If the immediate Knacker household weren't enough, medical complications abound outside its walls as well. Jackson's elder daughter, 17-year-old Flicka, was born with familial dysautonomia; she can't cry, eats and swallows only with difficulty, and otherwise confronts one medical crisis after another. Like Glynis, to say she's not your typical plucky, sweet sick kid is putting it mildly. Meanwhile, younger sister Heather feels so overshadowed by Flicka's illness and her classmates' prescriptions for Ritalin and Prozac that her doctor and parents collude to feed her sugar pills under a made-up name. Jackson feels perpetually unworthy of Carol, his accomplished and beautiful wife -- so much so that he undergoes cosmetic surgery of the most intimate kind to surprise her, with devastating results. And then there's Shep's father, Gabe -- a retired New Hampshire pastor, who lands in a nursing home with a broken leg, and contracts an antibiotic-resistant C. diff infection that threatens to kill him slowly and shamefully.

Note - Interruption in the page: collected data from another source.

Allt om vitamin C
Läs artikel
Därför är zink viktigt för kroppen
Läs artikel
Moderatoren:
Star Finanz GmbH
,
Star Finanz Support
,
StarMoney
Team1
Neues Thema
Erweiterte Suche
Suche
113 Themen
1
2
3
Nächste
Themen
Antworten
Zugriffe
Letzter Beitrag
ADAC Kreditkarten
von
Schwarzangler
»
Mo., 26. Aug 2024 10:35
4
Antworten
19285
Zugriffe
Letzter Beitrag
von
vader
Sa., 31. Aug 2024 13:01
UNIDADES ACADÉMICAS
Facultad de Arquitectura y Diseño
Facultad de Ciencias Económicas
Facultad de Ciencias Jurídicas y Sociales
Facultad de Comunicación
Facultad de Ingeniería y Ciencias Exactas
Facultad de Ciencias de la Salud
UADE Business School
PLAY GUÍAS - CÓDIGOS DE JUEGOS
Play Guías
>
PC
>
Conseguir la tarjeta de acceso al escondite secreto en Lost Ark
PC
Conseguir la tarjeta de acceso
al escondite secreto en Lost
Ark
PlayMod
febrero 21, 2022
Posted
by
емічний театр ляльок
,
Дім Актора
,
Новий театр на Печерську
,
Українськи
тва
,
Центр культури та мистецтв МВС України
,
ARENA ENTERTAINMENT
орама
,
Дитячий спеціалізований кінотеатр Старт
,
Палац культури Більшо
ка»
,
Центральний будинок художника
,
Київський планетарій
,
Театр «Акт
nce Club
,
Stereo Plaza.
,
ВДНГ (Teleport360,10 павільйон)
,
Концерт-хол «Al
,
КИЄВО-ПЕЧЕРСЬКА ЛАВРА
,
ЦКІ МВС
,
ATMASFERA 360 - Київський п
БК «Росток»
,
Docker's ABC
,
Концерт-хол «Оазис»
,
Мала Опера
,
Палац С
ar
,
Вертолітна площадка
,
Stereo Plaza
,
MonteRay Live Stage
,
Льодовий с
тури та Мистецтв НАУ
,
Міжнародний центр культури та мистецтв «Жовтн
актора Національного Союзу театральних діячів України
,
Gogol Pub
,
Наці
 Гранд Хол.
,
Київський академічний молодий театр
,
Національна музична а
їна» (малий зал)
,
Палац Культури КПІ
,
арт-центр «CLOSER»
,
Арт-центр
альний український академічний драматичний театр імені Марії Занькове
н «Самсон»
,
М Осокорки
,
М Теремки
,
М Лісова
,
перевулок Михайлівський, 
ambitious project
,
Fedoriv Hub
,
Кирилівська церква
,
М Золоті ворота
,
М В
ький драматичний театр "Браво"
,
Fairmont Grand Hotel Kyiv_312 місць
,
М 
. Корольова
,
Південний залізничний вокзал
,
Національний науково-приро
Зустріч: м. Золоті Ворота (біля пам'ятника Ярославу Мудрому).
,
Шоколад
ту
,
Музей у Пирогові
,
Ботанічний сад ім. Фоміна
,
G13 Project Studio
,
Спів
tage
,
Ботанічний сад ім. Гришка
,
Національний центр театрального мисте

As I said, there are problems with the book. While the characters are interesting, so many of the ones closest to Shep are, frankly, so unpleasant that it's hard to see what's in the relationships for him. Are they, somehow, reacting to Shep's behavior? Has their personality changed over time? Likewise, some of the background So Much for That asks us to accept has what New York Times reviewer Leah Hager Cohen calls dubious implications: "the paradox of a 'freedom' wholly dependent on the exchange rate between the Tanzanian shilling and the United States dollar — laying aside, too, the dubious implications of a white American seeking to shed his 'slave' status by purchasing land on the cheap and building a home in Africa." And I can't help but agree with Cohen's observation that in places, Shriver's dialogue "[seems] more suited to an editorial on the health care debate than to an intimate exchange between mournful son and ailing paterfamilias," and "at times these prodigiously researched and exhaustively argued critiques read more like excerpts from a position paper." Finally, while the ending was reasonably satisfying (and far less devastating than that of We Need to Talk About Kevin), it was also a bit too tidy and implausible.

That didn't stop me from staying up late last night to finish the book, though.